Not fast, not desperate—slow. Giving her every chance to pull back, to change her mind, to decide that this was a mistake and he wasn't worth the complication. His mouth found hers like a question he didn't deserve to have answered.
But she answered it anyway.
Neve's hand came up to rest against his chest, fingers curling into the fabric of his shirt, and she kissed him back with deliberate intent. Her lips were softer than he'd imagined in the moments he'd let himself imagine, and she tasted like the bitter tea she always drank and something sweeter underneath. She didn't hesitate, didn't hold back—kissed him like she'd made up her mind a long time ago and was simply waiting for him to catch up.
FINALLY, Spite crowed, and for once, Lucanis didn't argue with him.
His other hand found her waist, drew her closer, and she came willingly, her hip pressing against his as she deepened the kiss. The sound she made—somewhere between a sigh and a hum—vibrated against his lips and sent heat pooling low in his stomach.
When they finally broke apart, her eyes were bright and slightly dazed. Her fingers were still twisted in his shirt.
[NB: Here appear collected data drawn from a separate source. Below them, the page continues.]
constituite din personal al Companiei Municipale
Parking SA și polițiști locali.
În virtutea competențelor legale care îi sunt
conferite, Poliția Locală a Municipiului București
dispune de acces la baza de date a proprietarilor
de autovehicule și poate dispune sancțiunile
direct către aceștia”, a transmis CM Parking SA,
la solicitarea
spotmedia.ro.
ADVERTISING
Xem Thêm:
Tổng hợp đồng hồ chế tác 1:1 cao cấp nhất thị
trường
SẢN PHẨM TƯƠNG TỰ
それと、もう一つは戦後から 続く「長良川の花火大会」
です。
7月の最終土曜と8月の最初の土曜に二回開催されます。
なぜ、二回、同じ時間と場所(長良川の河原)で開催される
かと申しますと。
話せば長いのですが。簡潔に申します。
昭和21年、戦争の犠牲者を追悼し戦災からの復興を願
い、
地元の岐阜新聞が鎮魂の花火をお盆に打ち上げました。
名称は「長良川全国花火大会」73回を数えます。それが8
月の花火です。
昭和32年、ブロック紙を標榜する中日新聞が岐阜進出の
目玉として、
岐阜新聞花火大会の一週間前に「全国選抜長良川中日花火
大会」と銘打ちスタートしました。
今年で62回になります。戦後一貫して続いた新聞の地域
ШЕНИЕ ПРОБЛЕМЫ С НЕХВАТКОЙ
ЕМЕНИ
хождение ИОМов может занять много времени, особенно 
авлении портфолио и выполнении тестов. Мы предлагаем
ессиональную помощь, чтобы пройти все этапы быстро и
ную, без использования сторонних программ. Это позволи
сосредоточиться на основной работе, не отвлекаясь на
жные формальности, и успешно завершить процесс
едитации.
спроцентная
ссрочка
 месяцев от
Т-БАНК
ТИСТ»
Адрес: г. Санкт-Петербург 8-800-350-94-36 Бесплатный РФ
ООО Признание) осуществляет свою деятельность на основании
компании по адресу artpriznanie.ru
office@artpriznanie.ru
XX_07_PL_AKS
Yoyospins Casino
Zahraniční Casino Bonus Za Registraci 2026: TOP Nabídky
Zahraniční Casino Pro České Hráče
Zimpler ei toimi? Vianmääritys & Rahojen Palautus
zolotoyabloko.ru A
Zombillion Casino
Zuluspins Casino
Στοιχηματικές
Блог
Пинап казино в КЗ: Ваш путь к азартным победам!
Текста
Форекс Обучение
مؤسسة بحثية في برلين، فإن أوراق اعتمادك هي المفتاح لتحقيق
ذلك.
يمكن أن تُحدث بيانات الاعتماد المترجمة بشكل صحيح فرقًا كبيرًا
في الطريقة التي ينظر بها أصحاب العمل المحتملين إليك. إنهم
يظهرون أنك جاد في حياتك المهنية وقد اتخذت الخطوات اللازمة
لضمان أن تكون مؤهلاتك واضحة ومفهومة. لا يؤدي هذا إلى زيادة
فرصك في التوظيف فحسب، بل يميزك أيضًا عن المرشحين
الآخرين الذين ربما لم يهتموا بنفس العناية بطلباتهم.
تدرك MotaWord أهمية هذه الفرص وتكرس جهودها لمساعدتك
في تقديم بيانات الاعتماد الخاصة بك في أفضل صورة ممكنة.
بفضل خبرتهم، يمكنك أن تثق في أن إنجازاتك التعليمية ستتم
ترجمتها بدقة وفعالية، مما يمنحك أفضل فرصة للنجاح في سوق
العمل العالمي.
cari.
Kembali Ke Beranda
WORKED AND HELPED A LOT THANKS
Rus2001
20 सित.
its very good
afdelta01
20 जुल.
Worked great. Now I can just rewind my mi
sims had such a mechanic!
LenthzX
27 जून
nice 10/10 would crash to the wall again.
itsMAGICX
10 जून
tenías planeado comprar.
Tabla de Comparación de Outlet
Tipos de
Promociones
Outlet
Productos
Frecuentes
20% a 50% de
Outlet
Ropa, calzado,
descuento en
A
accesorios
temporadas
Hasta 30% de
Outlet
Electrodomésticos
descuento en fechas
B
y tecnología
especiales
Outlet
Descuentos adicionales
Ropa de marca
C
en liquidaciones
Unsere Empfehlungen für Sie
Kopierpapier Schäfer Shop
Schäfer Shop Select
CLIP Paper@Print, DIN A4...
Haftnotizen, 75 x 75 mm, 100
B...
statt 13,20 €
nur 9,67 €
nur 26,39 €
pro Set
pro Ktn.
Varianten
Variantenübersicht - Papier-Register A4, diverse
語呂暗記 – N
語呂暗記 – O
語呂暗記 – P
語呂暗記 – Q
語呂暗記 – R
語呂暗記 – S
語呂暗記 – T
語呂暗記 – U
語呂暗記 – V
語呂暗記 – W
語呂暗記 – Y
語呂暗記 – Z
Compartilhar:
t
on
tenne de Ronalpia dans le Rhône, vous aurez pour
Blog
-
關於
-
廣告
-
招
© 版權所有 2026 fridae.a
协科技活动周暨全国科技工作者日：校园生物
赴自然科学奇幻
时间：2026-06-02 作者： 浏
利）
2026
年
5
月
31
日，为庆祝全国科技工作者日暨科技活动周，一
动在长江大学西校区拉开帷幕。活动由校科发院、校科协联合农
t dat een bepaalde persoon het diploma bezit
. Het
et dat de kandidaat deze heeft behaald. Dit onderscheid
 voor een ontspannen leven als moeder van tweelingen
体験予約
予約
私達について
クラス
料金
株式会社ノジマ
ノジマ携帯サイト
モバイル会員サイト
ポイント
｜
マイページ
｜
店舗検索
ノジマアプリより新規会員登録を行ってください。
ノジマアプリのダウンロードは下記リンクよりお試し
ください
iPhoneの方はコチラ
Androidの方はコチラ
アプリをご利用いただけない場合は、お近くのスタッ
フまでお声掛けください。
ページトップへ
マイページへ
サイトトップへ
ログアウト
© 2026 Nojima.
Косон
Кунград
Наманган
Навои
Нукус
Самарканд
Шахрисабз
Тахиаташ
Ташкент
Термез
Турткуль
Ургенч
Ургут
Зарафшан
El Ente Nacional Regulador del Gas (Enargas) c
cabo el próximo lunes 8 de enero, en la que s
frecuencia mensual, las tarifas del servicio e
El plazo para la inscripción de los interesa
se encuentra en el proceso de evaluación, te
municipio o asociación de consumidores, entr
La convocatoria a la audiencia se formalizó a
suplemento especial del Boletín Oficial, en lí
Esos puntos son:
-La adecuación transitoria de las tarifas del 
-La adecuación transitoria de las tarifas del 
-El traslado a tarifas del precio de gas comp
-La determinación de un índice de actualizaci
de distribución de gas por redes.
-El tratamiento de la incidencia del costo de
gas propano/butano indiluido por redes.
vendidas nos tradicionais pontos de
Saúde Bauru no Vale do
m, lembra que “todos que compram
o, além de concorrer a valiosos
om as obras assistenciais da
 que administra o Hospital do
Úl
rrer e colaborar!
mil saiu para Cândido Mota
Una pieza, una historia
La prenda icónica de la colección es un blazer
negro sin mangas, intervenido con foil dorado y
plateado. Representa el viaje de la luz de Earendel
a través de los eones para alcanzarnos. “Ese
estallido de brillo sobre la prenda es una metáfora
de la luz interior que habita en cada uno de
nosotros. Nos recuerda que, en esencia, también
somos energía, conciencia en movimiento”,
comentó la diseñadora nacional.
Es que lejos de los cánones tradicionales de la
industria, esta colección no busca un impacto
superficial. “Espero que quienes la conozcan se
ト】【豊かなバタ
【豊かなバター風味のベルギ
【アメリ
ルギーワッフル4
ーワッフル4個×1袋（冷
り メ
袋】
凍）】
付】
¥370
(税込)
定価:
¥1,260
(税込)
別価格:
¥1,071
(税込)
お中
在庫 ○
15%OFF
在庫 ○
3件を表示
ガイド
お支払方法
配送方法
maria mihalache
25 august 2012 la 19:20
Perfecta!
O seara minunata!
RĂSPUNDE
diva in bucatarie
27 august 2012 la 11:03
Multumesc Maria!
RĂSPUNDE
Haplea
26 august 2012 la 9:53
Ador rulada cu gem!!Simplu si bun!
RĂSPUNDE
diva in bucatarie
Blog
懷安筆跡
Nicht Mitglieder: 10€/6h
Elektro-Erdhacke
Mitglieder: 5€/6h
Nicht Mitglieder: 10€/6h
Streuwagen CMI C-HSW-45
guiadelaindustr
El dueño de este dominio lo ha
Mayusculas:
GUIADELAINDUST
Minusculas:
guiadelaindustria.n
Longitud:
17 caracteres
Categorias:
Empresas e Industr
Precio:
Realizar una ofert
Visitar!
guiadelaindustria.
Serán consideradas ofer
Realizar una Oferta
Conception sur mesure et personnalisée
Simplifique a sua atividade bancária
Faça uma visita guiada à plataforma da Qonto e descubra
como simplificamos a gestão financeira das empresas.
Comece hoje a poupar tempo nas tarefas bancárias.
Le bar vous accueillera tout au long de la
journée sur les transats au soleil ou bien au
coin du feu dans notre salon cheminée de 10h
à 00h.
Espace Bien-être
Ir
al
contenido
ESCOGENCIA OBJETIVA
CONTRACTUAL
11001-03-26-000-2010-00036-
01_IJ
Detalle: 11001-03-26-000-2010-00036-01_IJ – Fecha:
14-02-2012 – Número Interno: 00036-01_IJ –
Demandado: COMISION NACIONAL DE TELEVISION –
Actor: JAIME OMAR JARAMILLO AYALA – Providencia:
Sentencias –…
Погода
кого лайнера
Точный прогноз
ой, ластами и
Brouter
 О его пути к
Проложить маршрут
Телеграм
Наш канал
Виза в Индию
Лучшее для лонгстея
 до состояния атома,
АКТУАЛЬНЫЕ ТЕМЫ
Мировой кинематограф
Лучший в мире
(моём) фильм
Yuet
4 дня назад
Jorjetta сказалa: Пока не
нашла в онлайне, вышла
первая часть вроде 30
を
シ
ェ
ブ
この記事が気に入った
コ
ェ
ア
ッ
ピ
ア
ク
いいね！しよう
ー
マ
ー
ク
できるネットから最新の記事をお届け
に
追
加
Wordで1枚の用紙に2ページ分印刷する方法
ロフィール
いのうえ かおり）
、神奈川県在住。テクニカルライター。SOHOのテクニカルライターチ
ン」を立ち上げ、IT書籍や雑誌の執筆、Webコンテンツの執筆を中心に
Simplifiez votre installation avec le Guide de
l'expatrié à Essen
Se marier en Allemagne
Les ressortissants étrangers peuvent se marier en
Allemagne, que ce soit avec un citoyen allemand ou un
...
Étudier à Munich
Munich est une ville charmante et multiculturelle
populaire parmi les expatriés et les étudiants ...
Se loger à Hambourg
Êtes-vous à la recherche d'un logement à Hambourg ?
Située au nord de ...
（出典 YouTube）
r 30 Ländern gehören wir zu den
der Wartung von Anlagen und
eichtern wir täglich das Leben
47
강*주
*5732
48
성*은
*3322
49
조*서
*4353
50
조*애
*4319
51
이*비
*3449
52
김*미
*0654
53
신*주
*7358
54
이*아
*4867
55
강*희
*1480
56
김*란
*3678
She didn't let go.
"Took you long enough," she murmured.
TELL HER SPITE HELPED. TELL HER I—
"Thank you," he said instead, thumb stroking across her cheekbone. "For being patient with me."
Her smile returned—wider this time, less guarded. "I'm a detective. Patience is half the job." She tugged lightly at his shirt. "The other half is following up on leads."
He laughed—actually laughed—and the sound surprised them both. "Is that what this is? Investigation?"
"Preliminary findings are good but…" She pretended to consider, her free hand coming up to rest over his heart. "I might need to do a bit more investigating on this one."